Les studios et l'AMPTP estiment que d'ici octobre, la plupart des scénaristes seront à court d'argent après avoir passé cinq mois sans travailler.
"L'objectif final est de laisser les choses s'éterniser jusqu'à ce que les syndiqués commencent à perdre leurs appartements et leurs maisons", a déclaré un dirigeant de studio à Deadline. Reconnaissant la froideur de l'approche, plusieurs autres sources ont confirmé cette déclaration. Un autre dirigeant l'a d'ailleurs qualifiée de "mal cruel, mais nécessaire".
Les studios et les diffuseurs pensent ainsi que les scénaristes en difficulté financière forceront les dirigeants de la WGA à reprendre les négociations avant les fêtes de fin d'année. Dans ce contexte, l'Alliance serait alors en mesure de dicter la plupart des termes d'un éventuel accord...
L'AMPTP semble convaincue que "céder aux scénaristes aura pour conséquence que chaque cycle contractuel de la WGA, de l'IATSE, des Teamsters et d'autres se terminera par une grève", d'où son immobilité. Des propos que l'Alliance a bien évidemment réfutés via leur porte-parole :"Ces personnes anonymes ne parlent pas au nom de l'AMPTP ou de ses entreprises membres, qui se sont engagées à conclure un accord et à remettre notre secteur au travail".
Pourtant, aucune reprise des discussions n'a eu lieu entre la WGA et l'AMPTP depuis le début de la grève au mois de mai dernier.
Ils ont un niveau d'attente qui n'est tout simplement pas réaliste.
Lors d'une conférence de presse à Sun Valley, Bob Iger, le PDG de Disney a commenté au micro de CNBC : "Cette grève très inquiétante pour moi. Nous avons parlé des forces perturbatrices de ce secteur et de tous les défis auxquels nous sommes confrontés, de la reprise du COVID qui est en cours, mais qui n'est pas encore complètement rétablie. C'est le pire moment au monde pour ajouter cette perturbation.

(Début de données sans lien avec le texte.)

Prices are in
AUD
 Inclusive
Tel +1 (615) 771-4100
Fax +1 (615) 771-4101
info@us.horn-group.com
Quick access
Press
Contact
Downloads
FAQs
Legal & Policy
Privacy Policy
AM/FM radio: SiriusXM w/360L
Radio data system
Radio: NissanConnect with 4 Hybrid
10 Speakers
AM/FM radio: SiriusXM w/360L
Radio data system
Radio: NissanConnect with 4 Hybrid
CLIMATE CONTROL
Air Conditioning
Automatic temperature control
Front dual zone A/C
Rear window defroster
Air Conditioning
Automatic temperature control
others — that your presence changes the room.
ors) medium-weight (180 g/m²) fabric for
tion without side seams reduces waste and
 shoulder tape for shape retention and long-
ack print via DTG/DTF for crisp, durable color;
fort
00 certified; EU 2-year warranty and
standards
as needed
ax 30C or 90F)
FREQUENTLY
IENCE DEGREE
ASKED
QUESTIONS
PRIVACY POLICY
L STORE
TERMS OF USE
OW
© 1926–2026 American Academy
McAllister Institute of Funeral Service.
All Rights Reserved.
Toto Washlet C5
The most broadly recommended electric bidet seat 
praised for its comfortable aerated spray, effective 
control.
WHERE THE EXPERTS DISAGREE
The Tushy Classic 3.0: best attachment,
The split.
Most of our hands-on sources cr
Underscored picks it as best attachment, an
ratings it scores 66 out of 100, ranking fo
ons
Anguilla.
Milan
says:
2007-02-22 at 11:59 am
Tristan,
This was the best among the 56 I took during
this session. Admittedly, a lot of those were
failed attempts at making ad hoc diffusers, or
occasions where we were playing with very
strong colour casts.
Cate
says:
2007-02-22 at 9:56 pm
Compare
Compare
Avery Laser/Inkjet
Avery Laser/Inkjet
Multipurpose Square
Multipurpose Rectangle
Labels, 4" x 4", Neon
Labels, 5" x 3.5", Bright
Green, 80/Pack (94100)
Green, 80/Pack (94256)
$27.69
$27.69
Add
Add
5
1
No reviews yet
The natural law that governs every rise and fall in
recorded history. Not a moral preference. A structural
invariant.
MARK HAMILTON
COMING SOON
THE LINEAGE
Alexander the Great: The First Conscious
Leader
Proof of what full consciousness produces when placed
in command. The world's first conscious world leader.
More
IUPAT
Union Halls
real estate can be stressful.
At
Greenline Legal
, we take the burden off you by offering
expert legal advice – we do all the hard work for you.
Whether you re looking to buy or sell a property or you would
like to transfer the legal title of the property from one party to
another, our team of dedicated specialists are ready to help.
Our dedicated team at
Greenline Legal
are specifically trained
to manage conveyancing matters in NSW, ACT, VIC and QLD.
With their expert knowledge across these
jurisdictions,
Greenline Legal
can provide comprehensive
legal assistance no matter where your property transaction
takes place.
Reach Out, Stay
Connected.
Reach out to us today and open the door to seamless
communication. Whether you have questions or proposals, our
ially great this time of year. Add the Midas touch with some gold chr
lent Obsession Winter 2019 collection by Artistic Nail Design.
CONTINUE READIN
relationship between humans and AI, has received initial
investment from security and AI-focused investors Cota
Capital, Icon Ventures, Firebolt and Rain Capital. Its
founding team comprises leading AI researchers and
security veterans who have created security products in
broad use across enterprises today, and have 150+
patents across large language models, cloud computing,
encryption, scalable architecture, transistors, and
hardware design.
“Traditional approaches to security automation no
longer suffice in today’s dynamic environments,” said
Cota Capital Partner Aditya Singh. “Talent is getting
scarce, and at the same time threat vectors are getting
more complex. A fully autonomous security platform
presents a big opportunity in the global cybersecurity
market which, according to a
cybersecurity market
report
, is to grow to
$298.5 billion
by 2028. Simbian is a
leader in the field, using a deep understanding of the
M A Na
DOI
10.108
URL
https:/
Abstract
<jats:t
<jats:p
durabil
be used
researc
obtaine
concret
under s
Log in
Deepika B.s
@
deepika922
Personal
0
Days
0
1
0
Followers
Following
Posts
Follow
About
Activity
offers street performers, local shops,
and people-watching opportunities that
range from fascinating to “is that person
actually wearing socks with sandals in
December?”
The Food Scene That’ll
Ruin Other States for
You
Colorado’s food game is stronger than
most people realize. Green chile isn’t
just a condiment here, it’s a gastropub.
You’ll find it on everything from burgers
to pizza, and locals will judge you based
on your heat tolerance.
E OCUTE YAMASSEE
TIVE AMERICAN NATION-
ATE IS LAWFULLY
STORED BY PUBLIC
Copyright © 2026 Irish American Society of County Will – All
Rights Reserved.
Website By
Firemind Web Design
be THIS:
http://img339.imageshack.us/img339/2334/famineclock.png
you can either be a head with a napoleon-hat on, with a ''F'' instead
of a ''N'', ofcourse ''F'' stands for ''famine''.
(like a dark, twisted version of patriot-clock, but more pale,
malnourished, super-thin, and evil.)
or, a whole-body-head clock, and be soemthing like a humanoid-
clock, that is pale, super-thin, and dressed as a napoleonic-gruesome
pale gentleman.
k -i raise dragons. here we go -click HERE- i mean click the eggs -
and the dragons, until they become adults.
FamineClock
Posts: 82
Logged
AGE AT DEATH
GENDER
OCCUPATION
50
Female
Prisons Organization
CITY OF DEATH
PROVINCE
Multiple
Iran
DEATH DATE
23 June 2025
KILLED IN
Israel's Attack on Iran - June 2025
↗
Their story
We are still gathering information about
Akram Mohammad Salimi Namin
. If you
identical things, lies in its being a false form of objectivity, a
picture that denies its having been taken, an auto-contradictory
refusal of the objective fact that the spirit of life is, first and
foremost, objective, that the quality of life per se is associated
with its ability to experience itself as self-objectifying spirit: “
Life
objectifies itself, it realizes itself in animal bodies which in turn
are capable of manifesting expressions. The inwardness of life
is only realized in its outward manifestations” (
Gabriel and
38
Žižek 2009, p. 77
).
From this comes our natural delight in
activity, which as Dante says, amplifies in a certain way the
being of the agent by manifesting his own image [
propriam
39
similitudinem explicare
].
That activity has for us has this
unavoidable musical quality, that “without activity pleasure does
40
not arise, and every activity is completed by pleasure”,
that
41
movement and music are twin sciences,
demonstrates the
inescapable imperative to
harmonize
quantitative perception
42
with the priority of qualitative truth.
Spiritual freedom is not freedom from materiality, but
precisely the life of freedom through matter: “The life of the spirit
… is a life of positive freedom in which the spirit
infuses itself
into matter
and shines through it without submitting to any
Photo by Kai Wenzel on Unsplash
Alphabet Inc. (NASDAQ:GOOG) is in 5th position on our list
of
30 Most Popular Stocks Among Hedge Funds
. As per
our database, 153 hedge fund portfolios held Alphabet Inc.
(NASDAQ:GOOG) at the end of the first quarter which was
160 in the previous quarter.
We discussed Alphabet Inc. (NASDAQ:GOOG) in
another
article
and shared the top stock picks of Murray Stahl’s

Je comprends le désir de toute organisation syndicale de travailler au nom de ses membres afin d'obtenir la meilleure rémunération possible et d'être rémunéré équitablement en fonction de la valeur qu'ils apportent. Nous avons réussi, en tant qu'industrie, à négocier un très bon accord avec la guilde des réalisateurs qui reflète la valeur que les réalisateurs apportent à cette grande entreprise. Nous voulions faire la même chose avec les scénaristes et nous aimerions faire la même chose avec les acteurs. Ils ont un niveau d'attente qui n'est tout simplement pas réaliste. Et ils s'ajoutent à l'ensemble des défis auxquels ce secteur est déjà confronté et qui sont, franchement, très perturbateurs".
Comme le précise Bob Iger, les négociations avec la Director's Guild à la fin du mois de mai se sont en effet avérées fructueuses et l'AMPTP espère négocier d'ici quelques semaines avec les acteurs. Si les tournages ne reprennent pas à cause de la grève des scénaristes, les comédiens pourraient néanmoins de nouveau faire la promotion des œuvres prêtes à sortir et à être diffusées.
La colère de Ron Perlman
Des propos qui n'ont pas manqué de faire réagir le comédien Ron Perlman dans un post Instagram supprimé depuis mais qui circule sur Twitter. L'interprète de Hellboy a lancé un avertissement à ceux qui essaieraient d'"affamer" les grévistes et d'attendre qu'ils perdent leurs maisons.
"Une chose, avant que je ne m'en aille... L'enf**** qui a dit qu'ils allaient continuer jusqu'à ce que les gens commencent à perdre leurs maisons et leurs appartements ? Écoute-moi : "Il y a beaucoup de façons de perdre sa maison. Certaines sont financières, d'autres relèvent du karma, et d'autres encore consistent à découvrir qui a dit ça - et nous savons qui a dit ça - et où il habite."
Il ajoute ensuite : "Vous souhaitez cela aux gens, vous souhaitez que des familles meurent de faim, alors que vous gagnez 27 millions de dollars par an pour n'avoir rien fait ? Fais attention, espèce d'enf****. Fais vraiment attention, parce que c'est le genre de choses qui fait bouger les choses. Paix."